◆ **REQUIREMENT**
Return all the entries below exactly, except for the images they hold.

◆ **DATA EXTRACTS**
● ● ● ● ● ● ●

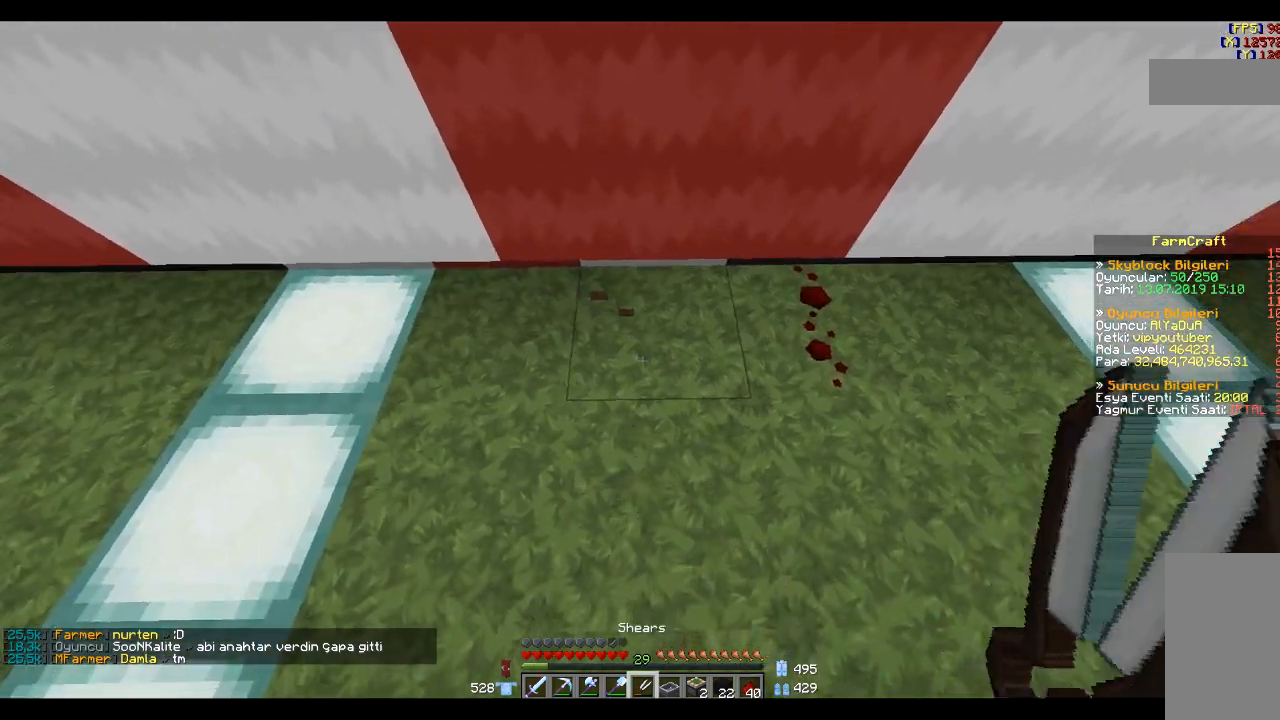
{"keys": [], "mouse": [], "events": [[434, "mouse_left", "down"], [501, "mouse_left", "up"]]}
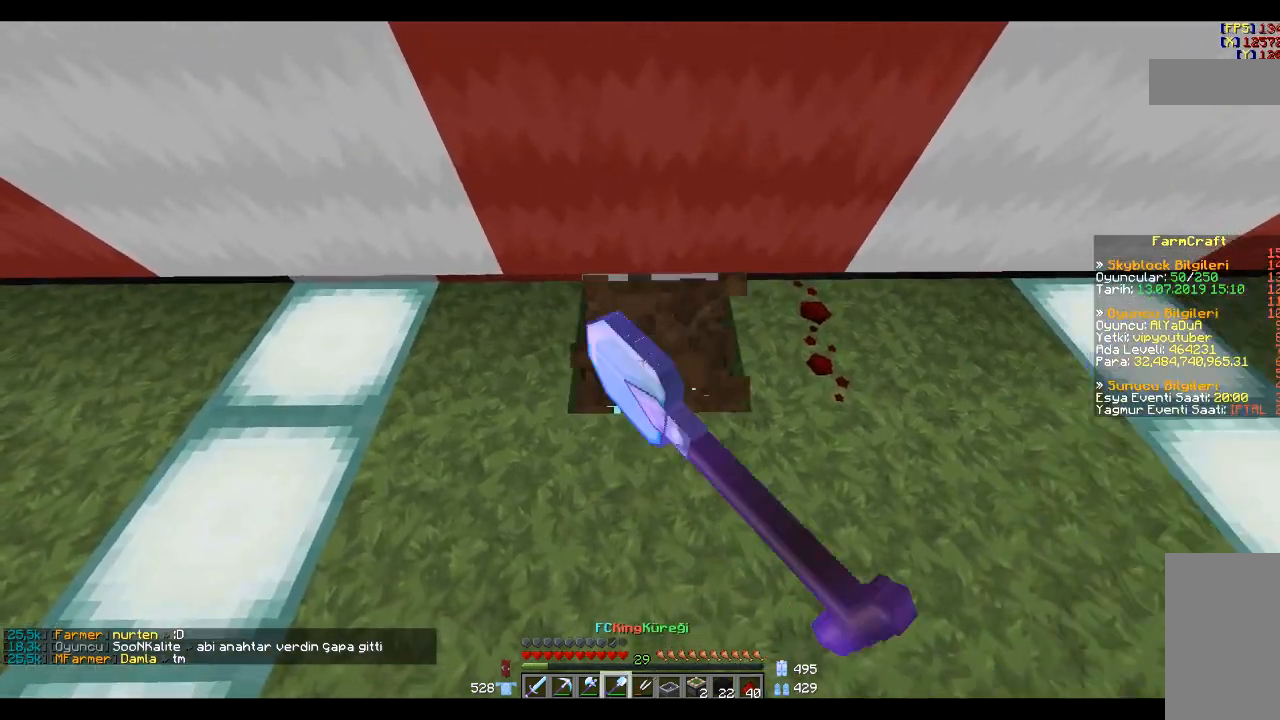
{"keys": [], "mouse": [], "events": [[233, "mouse_left", "down"], [300, "mouse_left", "up"]]}
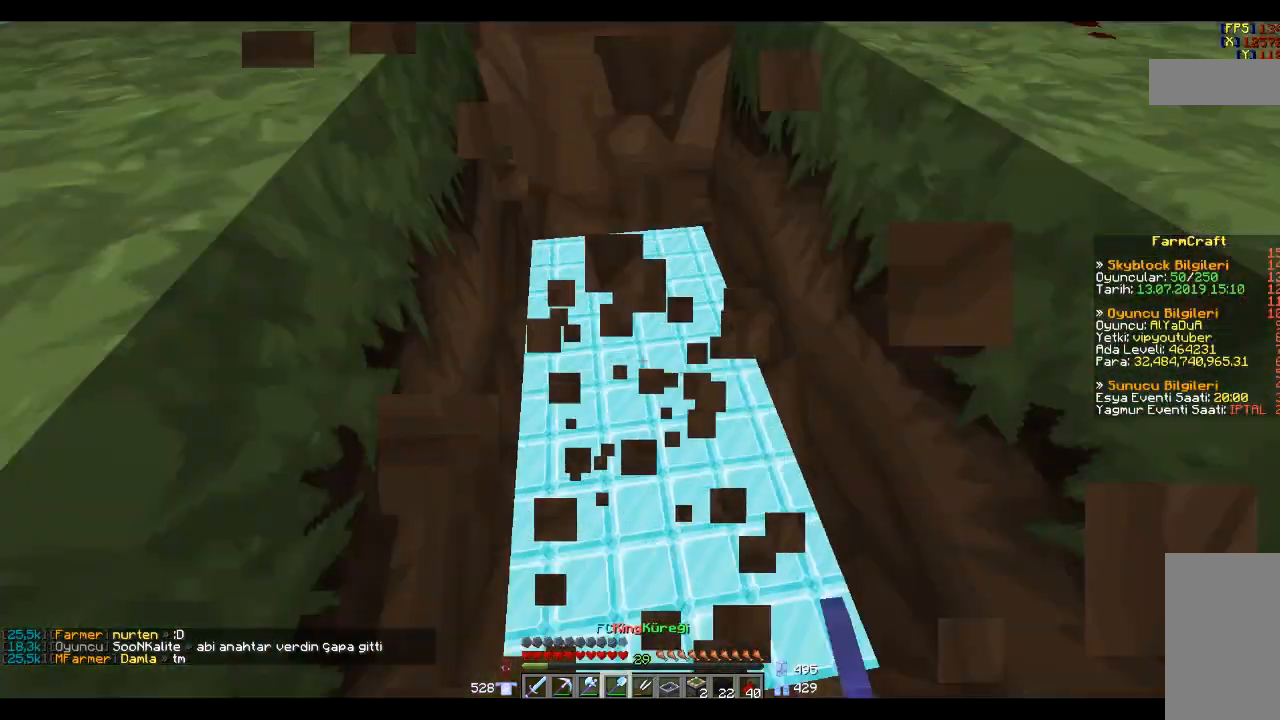
{"keys": ["space"], "mouse": [], "events": [[33, "w", "down"], [200, "a", "down"], [234, "w", "up"], [300, "a", "up"], [300, "space", "down"], [334, "space", "up"], [434, "space", "down"]]}
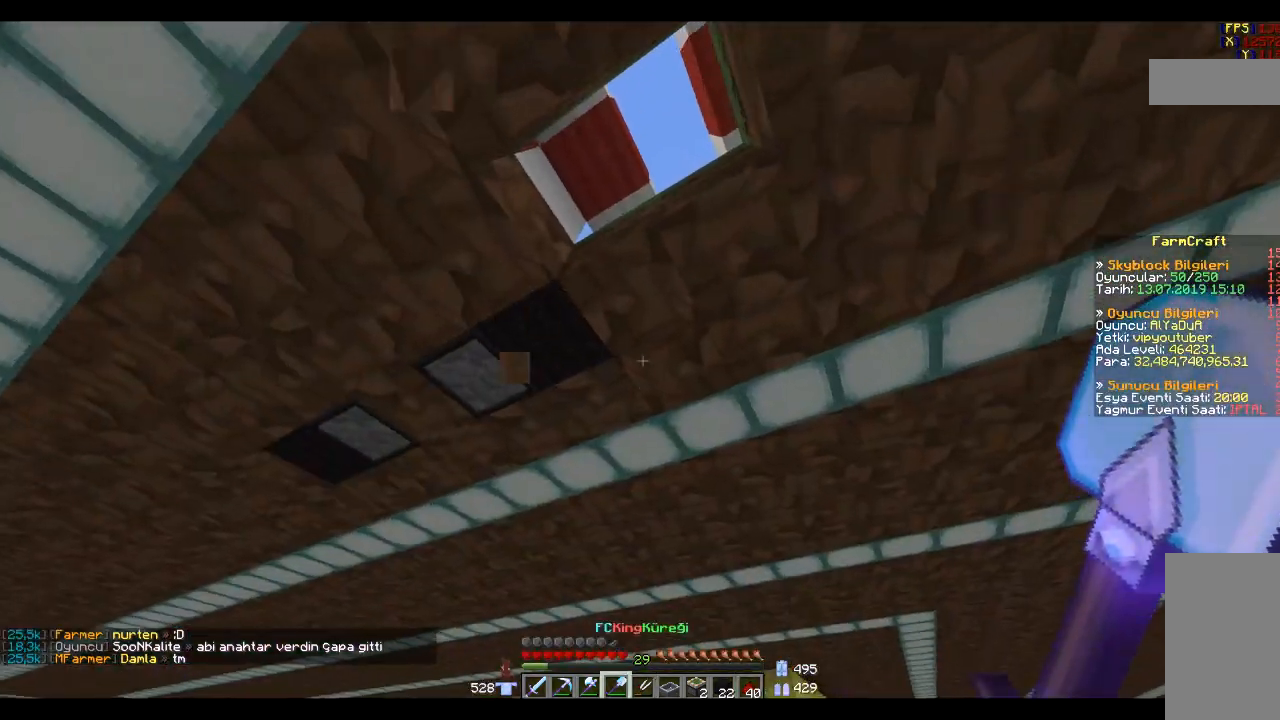
{"keys": ["s"], "mouse": [], "events": [[201, "a", "down"], [301, "a", "up"], [301, "space", "up"], [401, "a", "down"], [401, "s", "down"], [434, "a", "up"]]}
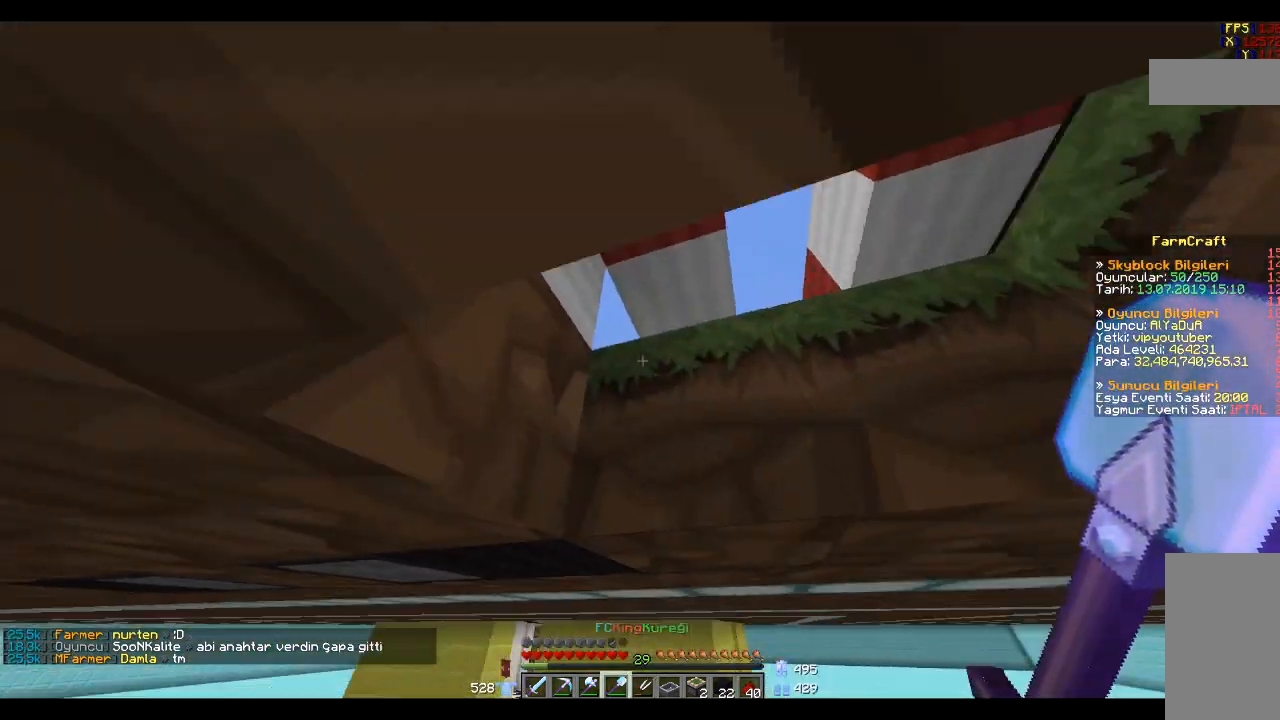
{"keys": ["w"], "mouse": [], "events": [[33, "s", "up"], [467, "w", "down"]]}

● ● ● ● ● ● ●

◆ **YOUR RESPONSE**
{"keys": [], "mouse": [], "events": [[434, "mouse_left", "down"], [501, "mouse_left", "up"]]}
{"keys": [], "mouse": [], "events": [[233, "mouse_left", "down"], [300, "mouse_left", "up"]]}
{"keys": ["space"], "mouse": [], "events": [[33, "w", "down"], [200, "a", "down"], [234, "w", "up"], [300, "a", "up"], [300, "space", "down"], [334, "space", "up"], [434, "space", "down"]]}
{"keys": ["s"], "mouse": [], "events": [[201, "a", "down"], [301, "a", "up"], [301, "space", "up"], [401, "a", "down"], [401, "s", "down"], [434, "a", "up"]]}
{"keys": ["w"], "mouse": [], "events": [[33, "s", "up"], [467, "w", "down"]]}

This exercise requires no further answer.